REQUIRED WORK
Give the data back exactly. Leave out any images.

INPUT MATERIAL
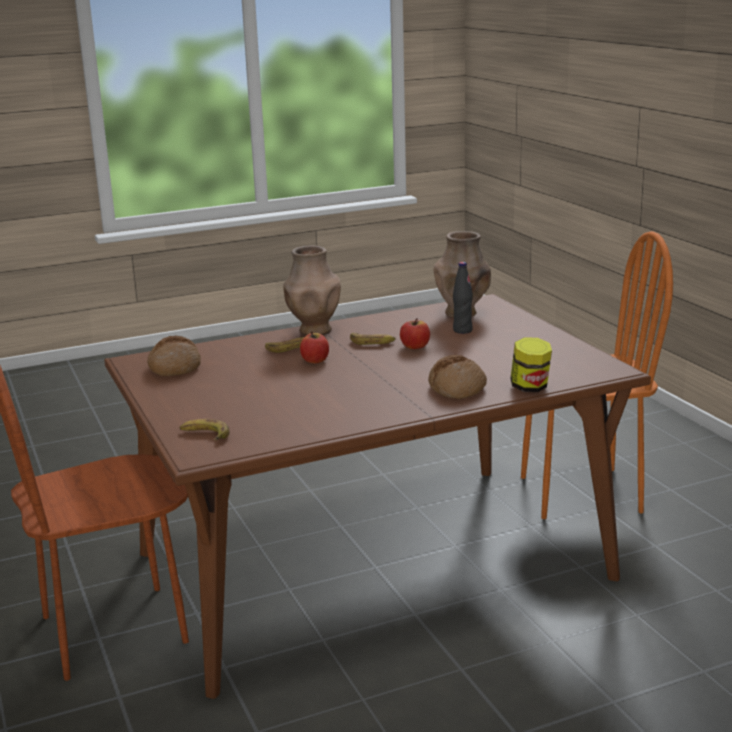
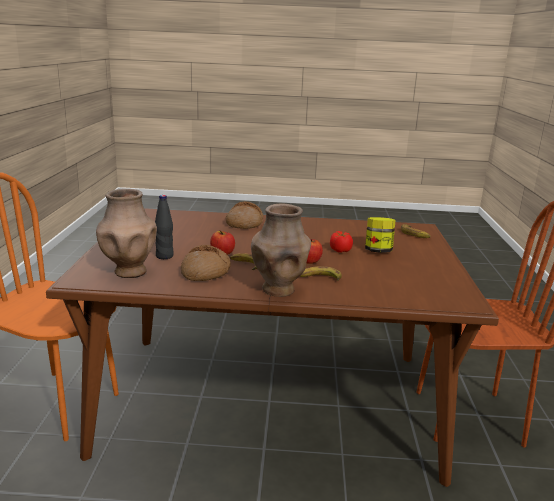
camera: 155 degrees left, 0 degrees up
(175, 367) = (427, 285): bread -> bread (206, 272)
(292, 382) = (340, 250): none -> tomato
(530, 387) = (206, 215): jar -> jar (378, 251)

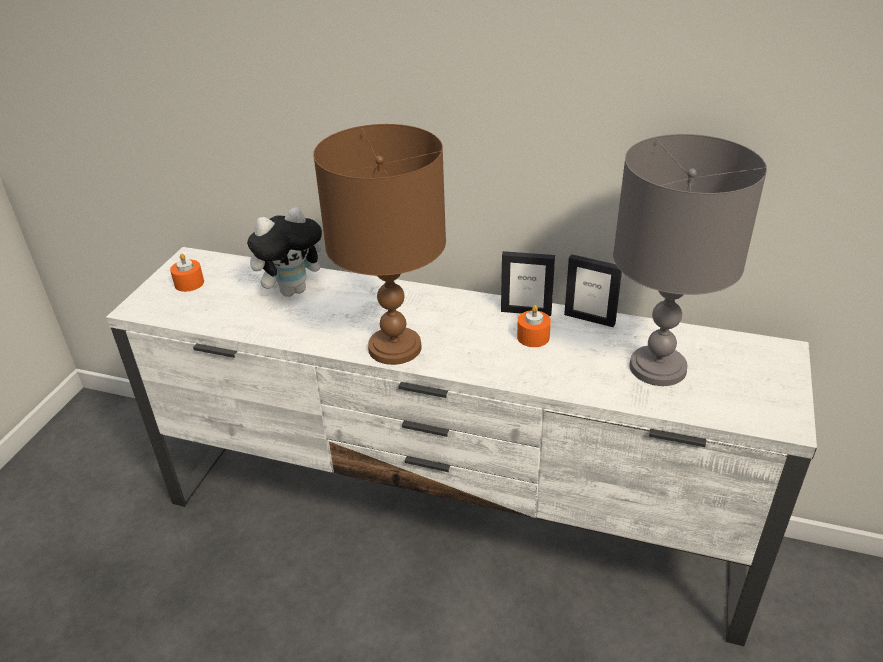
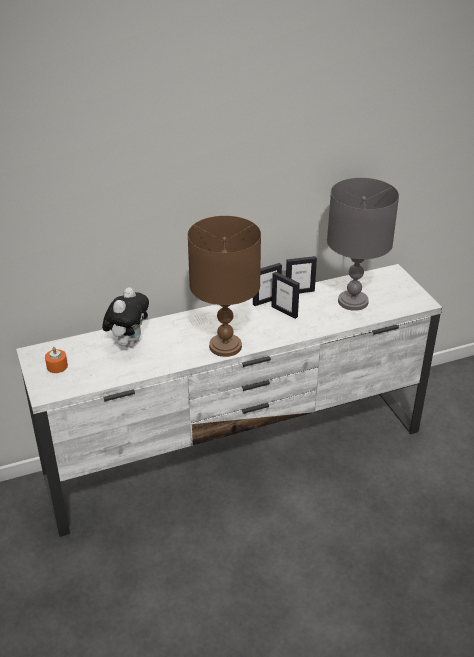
camera: 40 degrees left, 0 degrees up
(533, 337) = (284, 311): orange candle -> picture frame

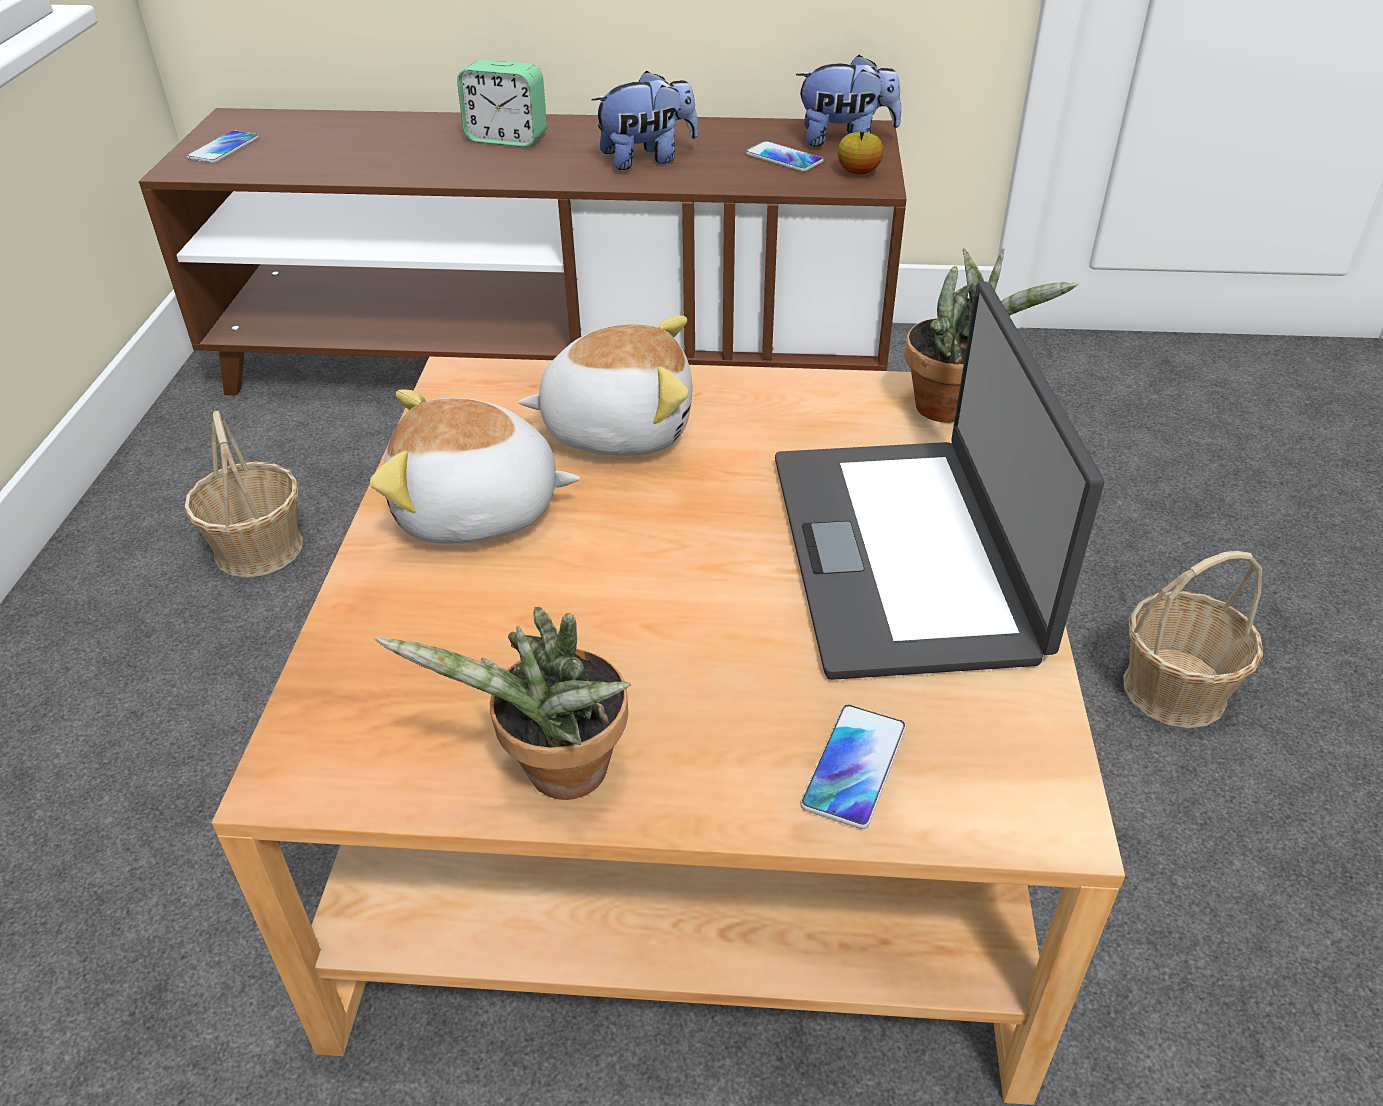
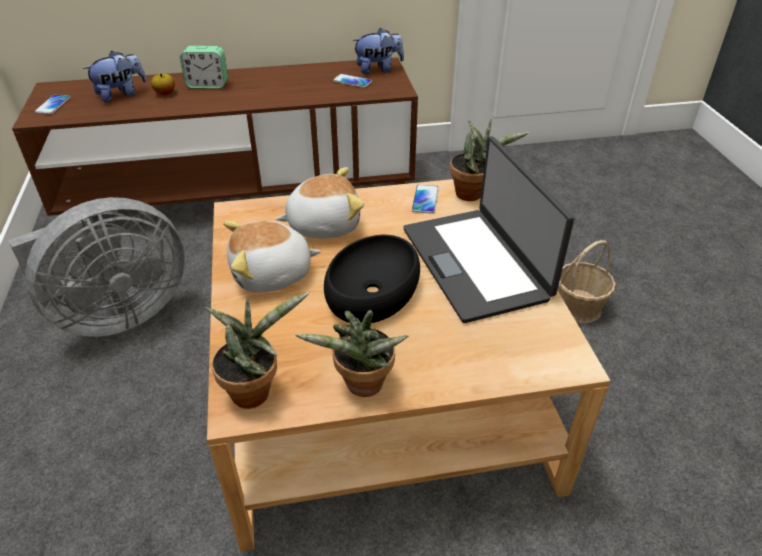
camera: 15 degrees left, 0 degrees up
(259, 548) = (117, 314): basket -> grey fan
(345, 739) = (255, 390): none -> potted plant
(647, 159) = (285, 88): plush toy -> plush toy (121, 95)
(662, 575) = (372, 290): none -> black bowl
(854, 766) = (488, 358): phone -> phone (425, 200)
(858, 172) = (390, 85): apple -> apple (165, 93)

RESPONSE
camera: 155 degrees left, 0 degrees up
(175, 367) = (427, 285): bread -> bread (206, 272)
(292, 382) = (340, 250): none -> tomato
(530, 387) = (206, 215): jar -> jar (378, 251)

camera: 40 degrees left, 0 degrees up
(533, 337) = (284, 311): orange candle -> picture frame

camera: 15 degrees left, 0 degrees up
(259, 548) = (117, 314): basket -> grey fan
(345, 739) = (255, 390): none -> potted plant
(647, 159) = (285, 88): plush toy -> plush toy (121, 95)
(662, 575) = (372, 290): none -> black bowl
(854, 766) = (488, 358): phone -> phone (425, 200)
(858, 172) = (390, 85): apple -> apple (165, 93)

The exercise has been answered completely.